* _MATERIAL PROVIDED_
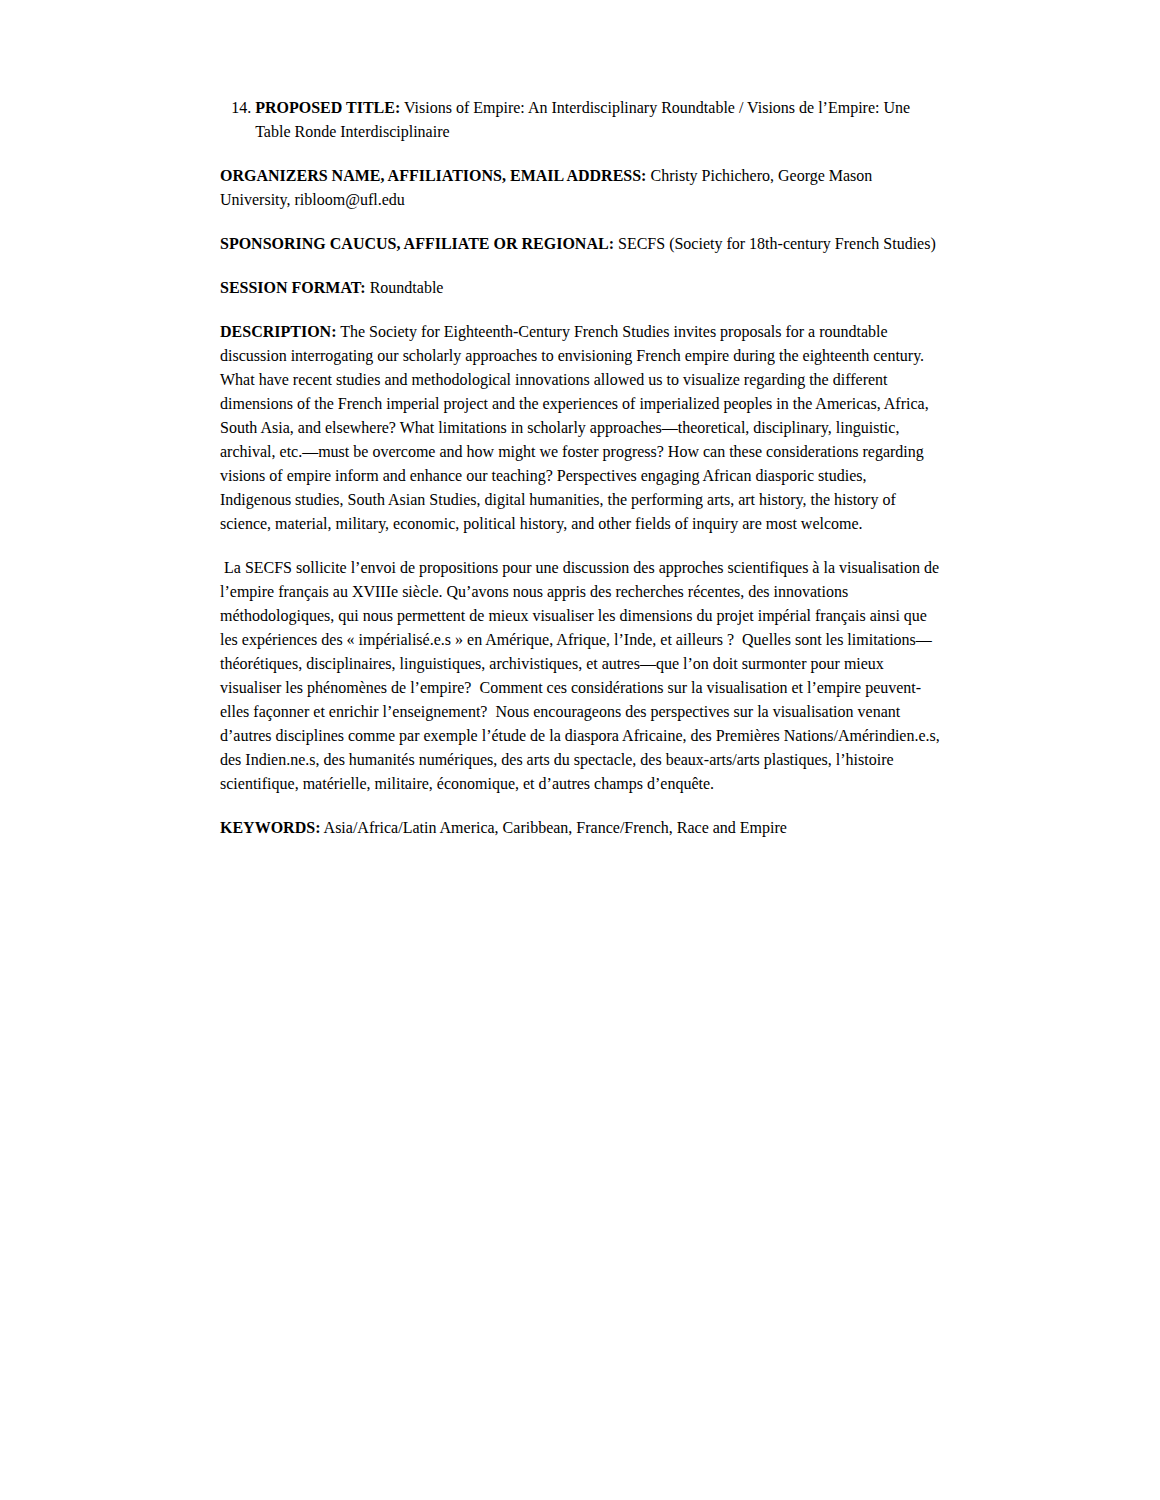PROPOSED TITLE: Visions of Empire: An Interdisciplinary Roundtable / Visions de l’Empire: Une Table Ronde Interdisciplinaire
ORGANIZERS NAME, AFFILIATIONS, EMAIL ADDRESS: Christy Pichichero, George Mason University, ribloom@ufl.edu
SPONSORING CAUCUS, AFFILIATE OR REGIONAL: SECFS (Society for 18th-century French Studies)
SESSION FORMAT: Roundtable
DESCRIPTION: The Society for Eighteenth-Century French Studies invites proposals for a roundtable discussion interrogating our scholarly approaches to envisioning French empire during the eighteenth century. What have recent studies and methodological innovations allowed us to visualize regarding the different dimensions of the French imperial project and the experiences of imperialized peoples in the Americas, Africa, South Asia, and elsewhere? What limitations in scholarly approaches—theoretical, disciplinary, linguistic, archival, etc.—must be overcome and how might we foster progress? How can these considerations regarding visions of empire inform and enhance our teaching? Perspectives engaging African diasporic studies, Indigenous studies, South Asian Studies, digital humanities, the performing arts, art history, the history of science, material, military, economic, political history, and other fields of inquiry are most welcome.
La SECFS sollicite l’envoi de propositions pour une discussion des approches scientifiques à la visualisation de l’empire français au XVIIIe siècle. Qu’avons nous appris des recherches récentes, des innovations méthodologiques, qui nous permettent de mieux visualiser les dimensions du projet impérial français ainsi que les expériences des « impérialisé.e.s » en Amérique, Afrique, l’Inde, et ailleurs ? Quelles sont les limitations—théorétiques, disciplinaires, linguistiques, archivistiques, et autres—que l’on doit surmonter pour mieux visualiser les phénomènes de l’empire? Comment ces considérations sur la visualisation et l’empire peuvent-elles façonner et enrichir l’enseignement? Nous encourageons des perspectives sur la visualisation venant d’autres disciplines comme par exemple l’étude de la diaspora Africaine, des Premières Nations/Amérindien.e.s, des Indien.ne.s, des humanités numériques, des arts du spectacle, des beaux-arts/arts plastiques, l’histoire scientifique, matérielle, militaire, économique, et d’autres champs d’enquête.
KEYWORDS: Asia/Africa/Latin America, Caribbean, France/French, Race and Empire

==

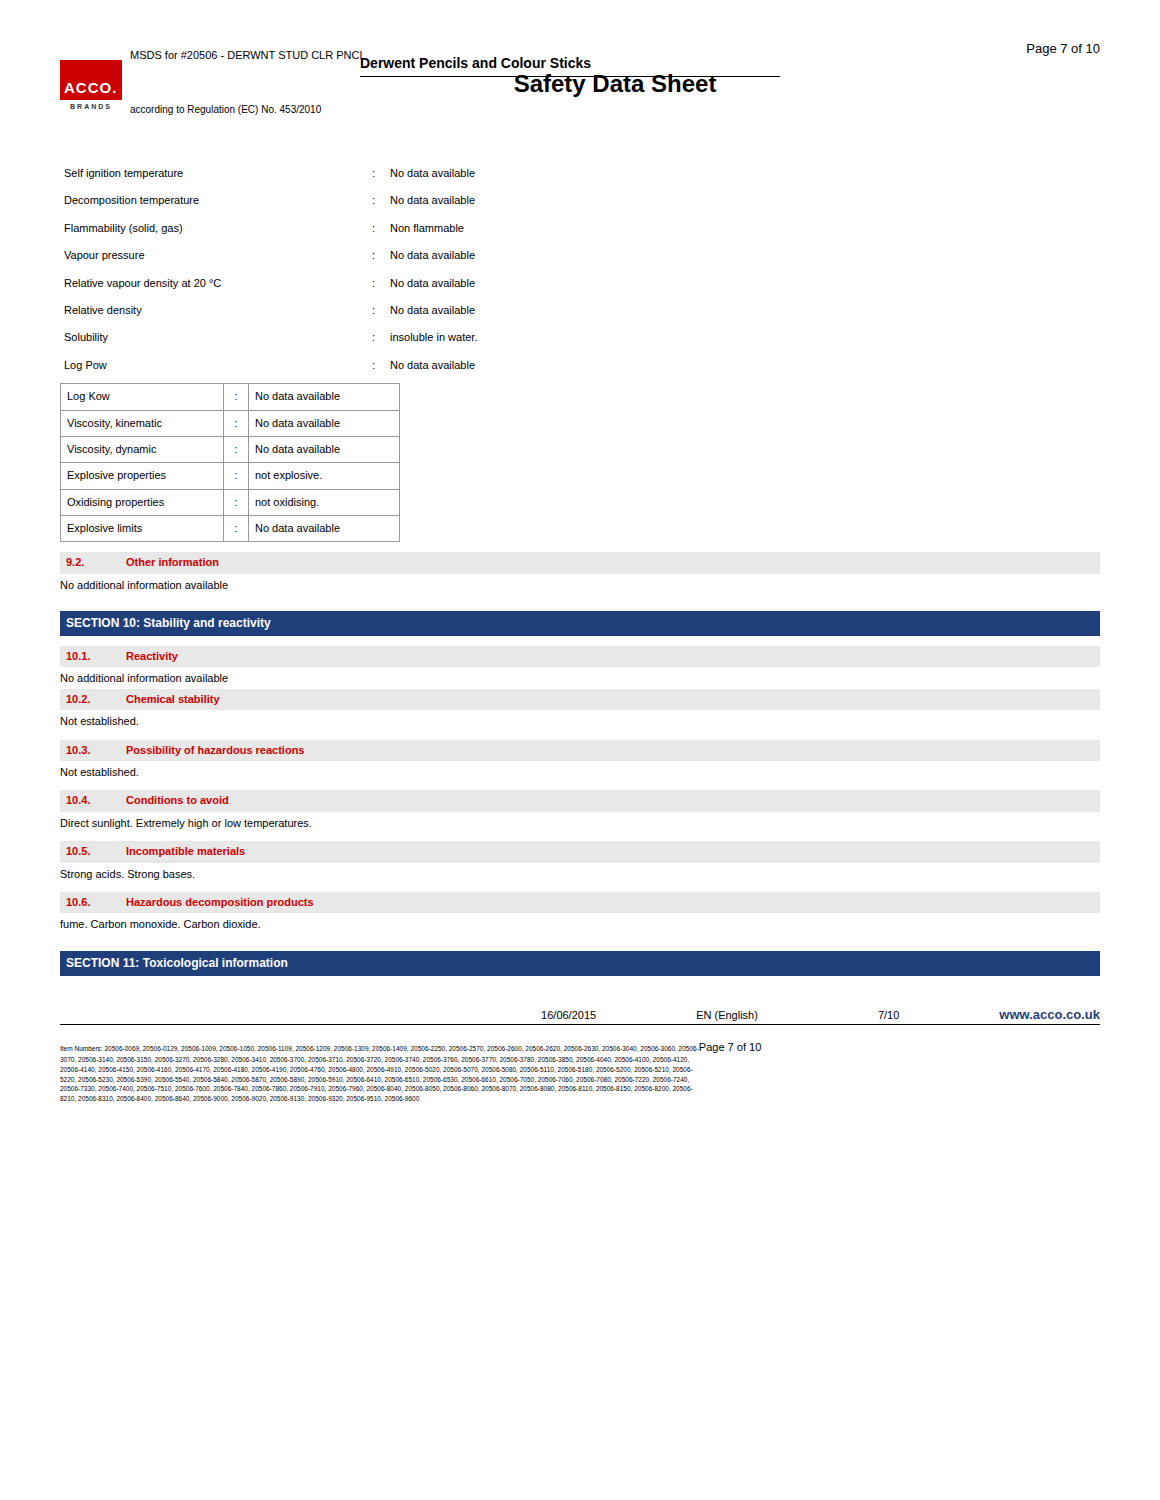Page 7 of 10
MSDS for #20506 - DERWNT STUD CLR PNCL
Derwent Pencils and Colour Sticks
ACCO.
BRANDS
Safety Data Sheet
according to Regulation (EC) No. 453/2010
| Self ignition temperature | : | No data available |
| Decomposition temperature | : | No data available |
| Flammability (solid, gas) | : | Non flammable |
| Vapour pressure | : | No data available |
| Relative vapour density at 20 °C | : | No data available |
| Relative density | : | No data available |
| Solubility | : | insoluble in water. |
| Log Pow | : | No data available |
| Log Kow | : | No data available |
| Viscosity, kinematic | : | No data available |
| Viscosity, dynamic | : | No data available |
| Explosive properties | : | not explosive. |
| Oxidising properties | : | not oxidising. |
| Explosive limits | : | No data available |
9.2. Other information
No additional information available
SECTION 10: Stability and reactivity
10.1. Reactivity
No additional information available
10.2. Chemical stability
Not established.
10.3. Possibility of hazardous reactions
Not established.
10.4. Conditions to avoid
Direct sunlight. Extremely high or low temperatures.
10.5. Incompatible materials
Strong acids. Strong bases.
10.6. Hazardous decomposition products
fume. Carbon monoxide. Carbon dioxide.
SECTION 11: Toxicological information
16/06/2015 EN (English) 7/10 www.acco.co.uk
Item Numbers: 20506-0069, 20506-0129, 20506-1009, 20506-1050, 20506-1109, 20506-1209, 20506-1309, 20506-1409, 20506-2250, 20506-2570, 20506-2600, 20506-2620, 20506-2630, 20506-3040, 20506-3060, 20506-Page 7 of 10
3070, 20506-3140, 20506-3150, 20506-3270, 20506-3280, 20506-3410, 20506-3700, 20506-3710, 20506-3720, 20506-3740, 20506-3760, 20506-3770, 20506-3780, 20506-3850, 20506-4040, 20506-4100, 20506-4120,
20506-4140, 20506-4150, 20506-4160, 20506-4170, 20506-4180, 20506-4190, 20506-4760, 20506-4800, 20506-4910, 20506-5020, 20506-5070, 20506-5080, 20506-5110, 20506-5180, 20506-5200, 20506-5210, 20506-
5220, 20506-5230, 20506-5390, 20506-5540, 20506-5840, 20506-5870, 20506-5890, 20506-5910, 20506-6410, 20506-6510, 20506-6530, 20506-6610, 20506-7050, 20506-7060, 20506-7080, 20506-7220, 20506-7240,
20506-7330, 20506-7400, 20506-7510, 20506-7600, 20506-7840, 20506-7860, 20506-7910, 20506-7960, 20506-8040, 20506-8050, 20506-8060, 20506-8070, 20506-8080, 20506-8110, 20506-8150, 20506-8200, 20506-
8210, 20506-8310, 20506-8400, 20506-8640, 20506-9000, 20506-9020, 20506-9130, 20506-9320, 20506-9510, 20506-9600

* _WHAT IS NEEDED_
Scan the entries and show every line in which the word "Viscosity" is found.

* _OUTPUT BELOW_
| Viscosity, kinematic | : | No data available |
| Viscosity, dynamic | : | No data available |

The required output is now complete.